Initial Report: PDD Inc. (NASDAQ:PDD), 140% 5-yr Potential Return (Yu (Toby) LUO, VIP CC)
Toby presented a "BUY" recommendation based on its quality upgrades, strong subsidy program, supply chain advantage, growth potential, and effective management.
LinkedIn: Yu (Toby) Luo
Overview
PDD Inc. (Pinduoduo) is the third largest Chinese e-commerce platform and currently traded at a $100bn market cap. Founded in 2015, PDD takes market share from Alibaba and JD.com through its low-pricing strategy and astonishing customer acquisition tactics. It consists of three businesses: the Pinduoduo main app, the grocery pickup service Duoduo Grocery, and the overseas retail platform TEMU.
Recommend LONG, TP at $130 (+90% upside to Dec-2025) based on 15x P/E multiple in 2025 (premium to peers) and 11.5bn RMB net profit in FY25.

Stated exercise: Write out the part of the PDD Inc. report that opens with the words containing "Initial Report: PDD" and closes with "profit in FY25.". The lines that follow come from a different source.

Data records:
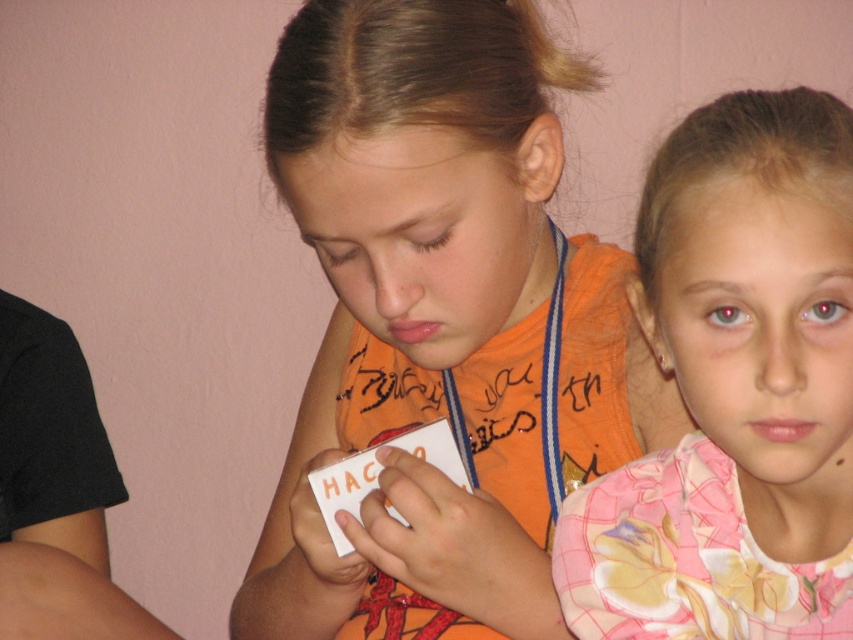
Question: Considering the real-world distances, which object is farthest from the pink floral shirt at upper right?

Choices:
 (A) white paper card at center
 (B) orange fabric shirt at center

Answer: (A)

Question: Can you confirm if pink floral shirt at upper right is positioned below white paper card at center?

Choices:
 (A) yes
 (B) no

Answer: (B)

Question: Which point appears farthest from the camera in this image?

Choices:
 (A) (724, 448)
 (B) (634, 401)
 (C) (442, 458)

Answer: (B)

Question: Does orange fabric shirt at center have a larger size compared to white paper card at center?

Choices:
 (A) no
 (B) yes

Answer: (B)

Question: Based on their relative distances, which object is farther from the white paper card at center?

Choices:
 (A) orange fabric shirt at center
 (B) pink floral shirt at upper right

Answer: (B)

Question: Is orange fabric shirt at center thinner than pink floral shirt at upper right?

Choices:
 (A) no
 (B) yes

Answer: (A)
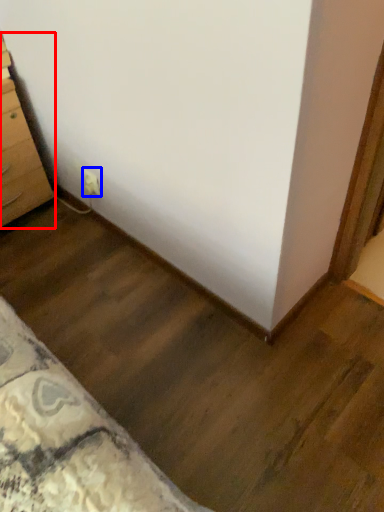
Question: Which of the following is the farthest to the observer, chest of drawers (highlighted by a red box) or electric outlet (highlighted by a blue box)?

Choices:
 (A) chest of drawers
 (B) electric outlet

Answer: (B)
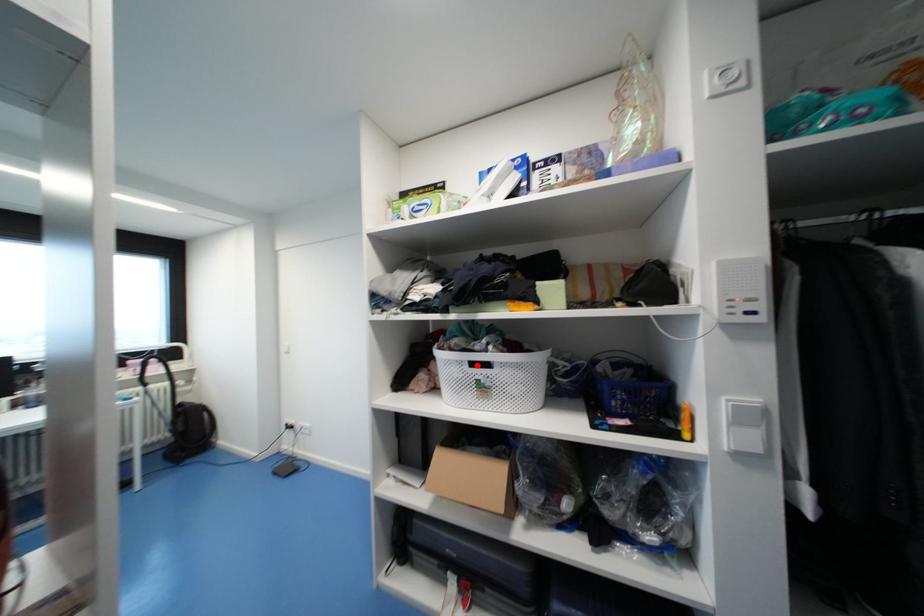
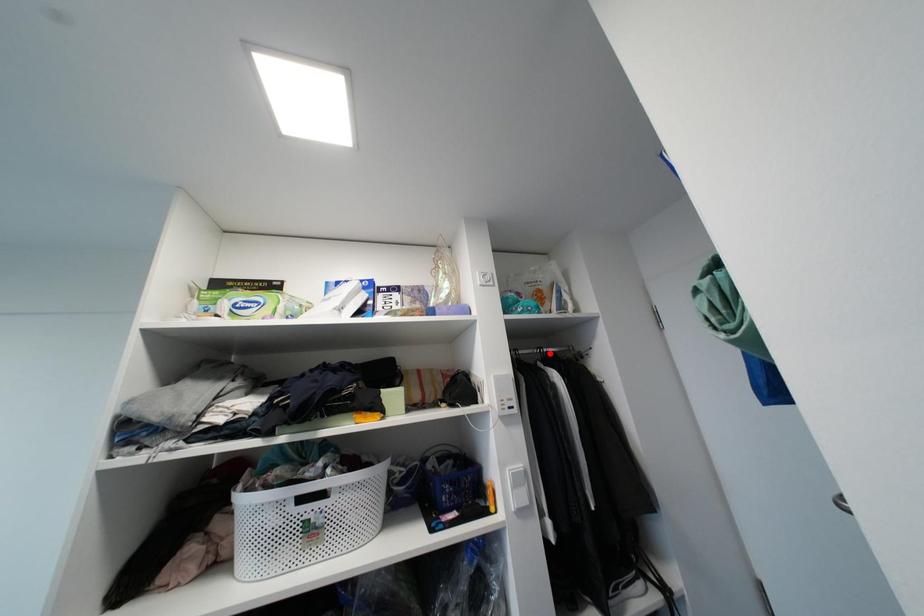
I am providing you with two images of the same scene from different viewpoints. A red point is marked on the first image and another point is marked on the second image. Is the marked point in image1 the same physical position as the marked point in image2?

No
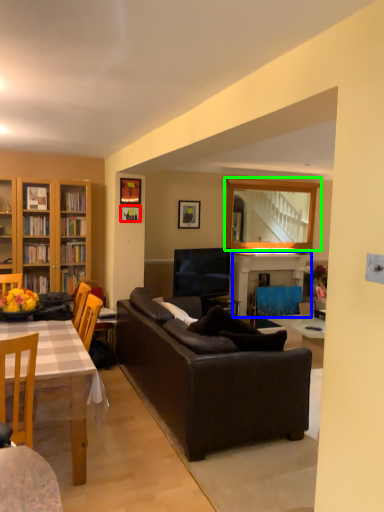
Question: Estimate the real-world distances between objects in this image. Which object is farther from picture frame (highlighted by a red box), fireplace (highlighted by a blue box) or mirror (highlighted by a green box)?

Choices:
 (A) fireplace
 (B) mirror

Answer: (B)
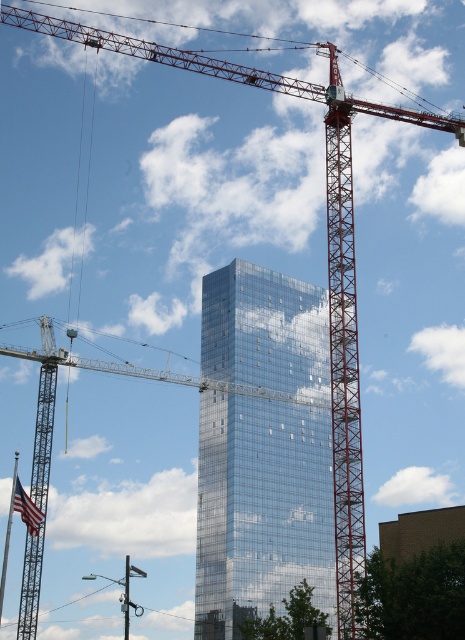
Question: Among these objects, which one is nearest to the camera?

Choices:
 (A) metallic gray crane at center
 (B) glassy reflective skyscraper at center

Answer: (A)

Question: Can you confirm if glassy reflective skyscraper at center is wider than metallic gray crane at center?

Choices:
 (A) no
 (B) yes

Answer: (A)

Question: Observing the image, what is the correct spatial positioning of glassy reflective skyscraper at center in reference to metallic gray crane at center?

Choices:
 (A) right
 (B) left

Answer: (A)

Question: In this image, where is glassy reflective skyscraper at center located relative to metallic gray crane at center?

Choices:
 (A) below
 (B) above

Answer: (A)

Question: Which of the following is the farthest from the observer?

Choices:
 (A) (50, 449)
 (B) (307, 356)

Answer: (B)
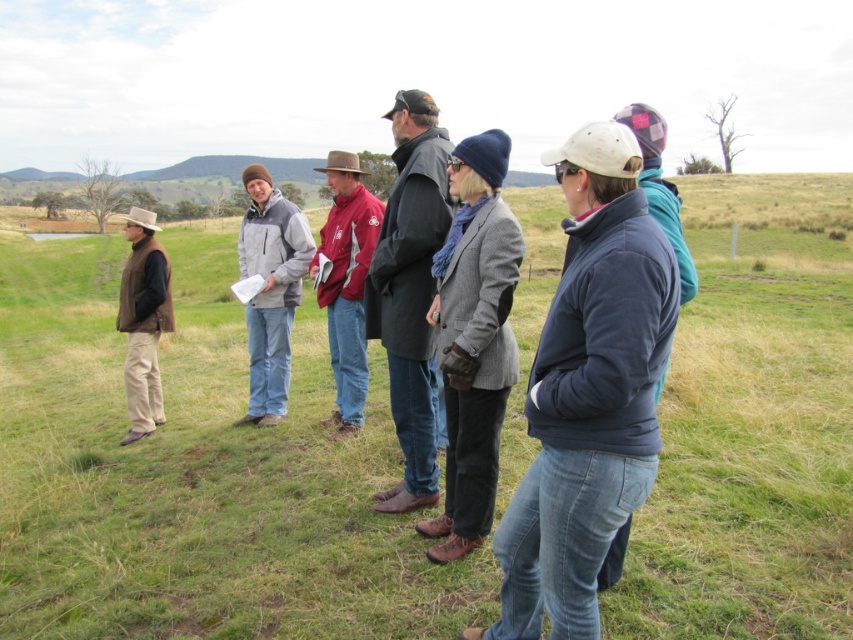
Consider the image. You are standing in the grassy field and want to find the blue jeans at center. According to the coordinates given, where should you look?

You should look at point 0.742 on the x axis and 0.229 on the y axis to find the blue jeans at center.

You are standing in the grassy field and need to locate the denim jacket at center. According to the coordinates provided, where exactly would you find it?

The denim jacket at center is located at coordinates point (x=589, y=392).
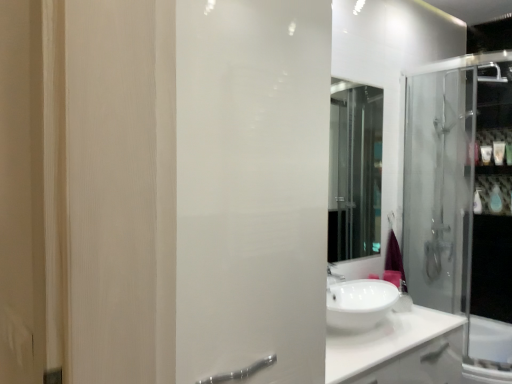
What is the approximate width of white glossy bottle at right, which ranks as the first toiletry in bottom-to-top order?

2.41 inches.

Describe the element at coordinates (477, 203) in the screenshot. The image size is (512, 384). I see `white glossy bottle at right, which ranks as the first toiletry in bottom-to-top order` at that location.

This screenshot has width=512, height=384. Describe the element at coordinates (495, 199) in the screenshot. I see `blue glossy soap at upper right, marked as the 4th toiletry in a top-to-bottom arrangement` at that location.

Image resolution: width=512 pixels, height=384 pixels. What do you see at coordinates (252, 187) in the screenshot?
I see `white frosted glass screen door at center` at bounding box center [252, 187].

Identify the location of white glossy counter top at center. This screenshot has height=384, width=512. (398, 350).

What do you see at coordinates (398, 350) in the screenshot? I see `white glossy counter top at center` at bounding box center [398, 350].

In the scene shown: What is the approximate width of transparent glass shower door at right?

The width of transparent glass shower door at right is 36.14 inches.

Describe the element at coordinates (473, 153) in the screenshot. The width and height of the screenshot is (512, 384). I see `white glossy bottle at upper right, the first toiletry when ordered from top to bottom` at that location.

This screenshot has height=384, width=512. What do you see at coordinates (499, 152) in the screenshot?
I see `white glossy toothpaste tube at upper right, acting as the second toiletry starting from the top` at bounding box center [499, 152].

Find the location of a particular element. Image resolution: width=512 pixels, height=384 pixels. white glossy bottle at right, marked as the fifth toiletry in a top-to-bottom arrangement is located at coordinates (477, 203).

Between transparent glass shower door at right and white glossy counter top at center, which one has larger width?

Complete answer:
Initial Report: PDD Inc. (NASDAQ:PDD), 140% 5-yr Potential Return (Yu (Toby) LUO, VIP CC)
Toby presented a "BUY" recommendation based on its quality upgrades, strong subsidy program, supply chain advantage, growth potential, and effective management.
LinkedIn: Yu (Toby) Luo
Overview
PDD Inc. (Pinduoduo) is the third largest Chinese e-commerce platform and currently traded at a $100bn market cap. Founded in 2015, PDD takes market share from Alibaba and JD.com through its low-pricing strategy and astonishing customer acquisition tactics. It consists of three businesses: the Pinduoduo main app, the grocery pickup service Duoduo Grocery, and the overseas retail platform TEMU.
Recommend LONG, TP at $130 (+90% upside to Dec-2025) based on 15x P/E multiple in 2025 (premium to peers) and 11.5bn RMB net profit in FY25.